“Leaderless terrorism”

I wrote earlier about the search for useful distinctions between someone “acting alone” and a terrorist. The Christian Science Monitor helps out:

In determining the true nature of the crime, the US must consider Al Qaeda’s “organized endeavor to radicalize individuals” and the extent to which Hasan had a political motive, says Bruce Hoffman, a professor at Georgetown University and author of “Inside Terrorism.” (Hasan, wounded during the rampage and recuperating in the hospital, has not yet been charged.)

Terrorism is “violence designed to register some protest and/or to change the outcome of some political issue,” says Professor Hoffman. “Certainly this type of leaderless terrorism is not an organic phenomenon. Terrorist organizations are actively encouraging people – through the Internet and other means – to engage in violence of their own.”
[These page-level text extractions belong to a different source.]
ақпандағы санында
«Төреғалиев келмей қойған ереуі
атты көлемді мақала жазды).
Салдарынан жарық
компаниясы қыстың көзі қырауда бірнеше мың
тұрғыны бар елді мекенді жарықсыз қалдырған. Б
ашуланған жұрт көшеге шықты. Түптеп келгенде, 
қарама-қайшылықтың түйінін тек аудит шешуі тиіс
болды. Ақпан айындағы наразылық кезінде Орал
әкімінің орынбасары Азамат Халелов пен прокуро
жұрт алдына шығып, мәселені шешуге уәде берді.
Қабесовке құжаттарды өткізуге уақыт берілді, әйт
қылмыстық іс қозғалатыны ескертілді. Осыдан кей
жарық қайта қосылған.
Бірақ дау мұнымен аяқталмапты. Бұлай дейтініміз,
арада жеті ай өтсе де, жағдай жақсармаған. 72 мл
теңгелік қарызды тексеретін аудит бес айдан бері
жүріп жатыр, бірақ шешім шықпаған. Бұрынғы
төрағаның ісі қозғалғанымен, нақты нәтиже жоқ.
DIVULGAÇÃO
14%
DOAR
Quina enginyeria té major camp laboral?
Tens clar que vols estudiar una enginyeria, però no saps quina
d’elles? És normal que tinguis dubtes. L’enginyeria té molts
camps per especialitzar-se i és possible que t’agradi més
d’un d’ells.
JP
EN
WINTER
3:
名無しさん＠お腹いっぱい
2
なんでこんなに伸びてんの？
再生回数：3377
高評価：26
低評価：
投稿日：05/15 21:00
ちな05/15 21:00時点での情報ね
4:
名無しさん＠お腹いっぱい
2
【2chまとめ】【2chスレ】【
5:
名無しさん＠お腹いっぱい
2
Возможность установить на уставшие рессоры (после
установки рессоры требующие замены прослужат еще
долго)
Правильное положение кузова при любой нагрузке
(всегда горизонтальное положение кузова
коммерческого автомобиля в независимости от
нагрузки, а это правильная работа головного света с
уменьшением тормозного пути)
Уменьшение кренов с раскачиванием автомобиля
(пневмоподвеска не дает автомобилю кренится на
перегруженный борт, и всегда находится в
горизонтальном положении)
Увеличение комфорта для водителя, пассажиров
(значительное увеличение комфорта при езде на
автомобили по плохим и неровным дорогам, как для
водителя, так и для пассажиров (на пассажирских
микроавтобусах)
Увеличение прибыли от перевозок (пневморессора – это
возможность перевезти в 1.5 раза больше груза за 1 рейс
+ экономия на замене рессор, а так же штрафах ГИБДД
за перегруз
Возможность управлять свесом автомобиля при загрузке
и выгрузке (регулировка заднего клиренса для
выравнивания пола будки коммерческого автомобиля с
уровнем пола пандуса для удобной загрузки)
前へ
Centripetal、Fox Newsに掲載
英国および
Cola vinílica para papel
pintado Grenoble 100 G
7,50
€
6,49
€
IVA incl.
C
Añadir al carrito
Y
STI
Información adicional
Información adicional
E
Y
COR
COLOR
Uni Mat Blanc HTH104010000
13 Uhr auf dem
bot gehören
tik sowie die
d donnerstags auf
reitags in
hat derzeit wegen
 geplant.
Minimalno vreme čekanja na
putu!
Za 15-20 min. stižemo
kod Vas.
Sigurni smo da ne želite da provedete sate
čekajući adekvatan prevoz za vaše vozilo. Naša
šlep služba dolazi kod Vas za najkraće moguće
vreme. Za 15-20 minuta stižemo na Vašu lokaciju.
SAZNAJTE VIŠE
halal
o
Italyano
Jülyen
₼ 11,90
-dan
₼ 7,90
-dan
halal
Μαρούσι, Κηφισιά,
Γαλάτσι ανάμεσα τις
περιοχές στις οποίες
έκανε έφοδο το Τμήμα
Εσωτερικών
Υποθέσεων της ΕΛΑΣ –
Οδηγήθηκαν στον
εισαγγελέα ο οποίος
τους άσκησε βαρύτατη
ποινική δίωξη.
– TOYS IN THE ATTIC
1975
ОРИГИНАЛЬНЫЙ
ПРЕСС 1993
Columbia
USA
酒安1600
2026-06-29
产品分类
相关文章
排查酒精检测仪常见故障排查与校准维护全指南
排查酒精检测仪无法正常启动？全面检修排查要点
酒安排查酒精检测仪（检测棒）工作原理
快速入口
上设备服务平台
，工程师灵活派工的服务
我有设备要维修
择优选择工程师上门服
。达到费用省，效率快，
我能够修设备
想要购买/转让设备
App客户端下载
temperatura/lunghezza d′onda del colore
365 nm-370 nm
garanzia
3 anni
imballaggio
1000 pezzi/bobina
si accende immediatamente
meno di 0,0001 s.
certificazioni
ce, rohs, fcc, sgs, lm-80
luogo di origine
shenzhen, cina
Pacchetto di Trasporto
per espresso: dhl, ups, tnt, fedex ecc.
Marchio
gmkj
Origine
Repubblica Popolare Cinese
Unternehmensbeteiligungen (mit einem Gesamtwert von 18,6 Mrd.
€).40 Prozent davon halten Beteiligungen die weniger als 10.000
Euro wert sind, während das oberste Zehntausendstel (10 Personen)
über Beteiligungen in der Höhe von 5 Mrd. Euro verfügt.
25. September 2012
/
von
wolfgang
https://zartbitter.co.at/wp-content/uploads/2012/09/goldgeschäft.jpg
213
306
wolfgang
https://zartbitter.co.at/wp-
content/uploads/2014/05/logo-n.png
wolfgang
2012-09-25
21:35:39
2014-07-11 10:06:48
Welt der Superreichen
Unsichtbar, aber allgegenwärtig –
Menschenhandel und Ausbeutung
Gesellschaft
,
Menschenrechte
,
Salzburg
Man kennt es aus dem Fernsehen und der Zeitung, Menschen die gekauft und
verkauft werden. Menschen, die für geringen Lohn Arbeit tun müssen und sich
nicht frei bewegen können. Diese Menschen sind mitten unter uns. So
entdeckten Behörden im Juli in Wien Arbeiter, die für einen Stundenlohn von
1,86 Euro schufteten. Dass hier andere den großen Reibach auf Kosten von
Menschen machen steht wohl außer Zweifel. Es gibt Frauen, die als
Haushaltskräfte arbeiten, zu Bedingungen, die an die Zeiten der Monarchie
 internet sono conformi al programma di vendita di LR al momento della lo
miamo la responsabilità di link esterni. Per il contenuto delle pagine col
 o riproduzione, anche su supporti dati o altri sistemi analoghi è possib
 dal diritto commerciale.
Senator Lieberman’s Homeland Security committee has “looked closely at the role of the Internet in radicalization,” Hoffman adds.

Hoffman introduces an interesting concept: “leaderless terrorism.” That allows the terrorist label to be applied to someone who isn’t being necessarily directed, financed, or trained by a terror organization, but inspired by their “cause.”

But what if the shooter is nuts — how do we tell the difference between a pure act of political or religous murder and a crazed attack?

Hoffman, however, notes that a person’s psychological state does not necessarily dismiss terrorism as a motive in the attack.

“There is very much this gray area, but at the same time, the decision will be determined with psychological evaluations and then with how Major Hasan is charged,” he says. “I don’t see a nervous breakdown as being mutually exclusive of terrorism.

“It becomes a medical and legal issue,” he says, “not one that you can neatly demarcate in a definitional sense.”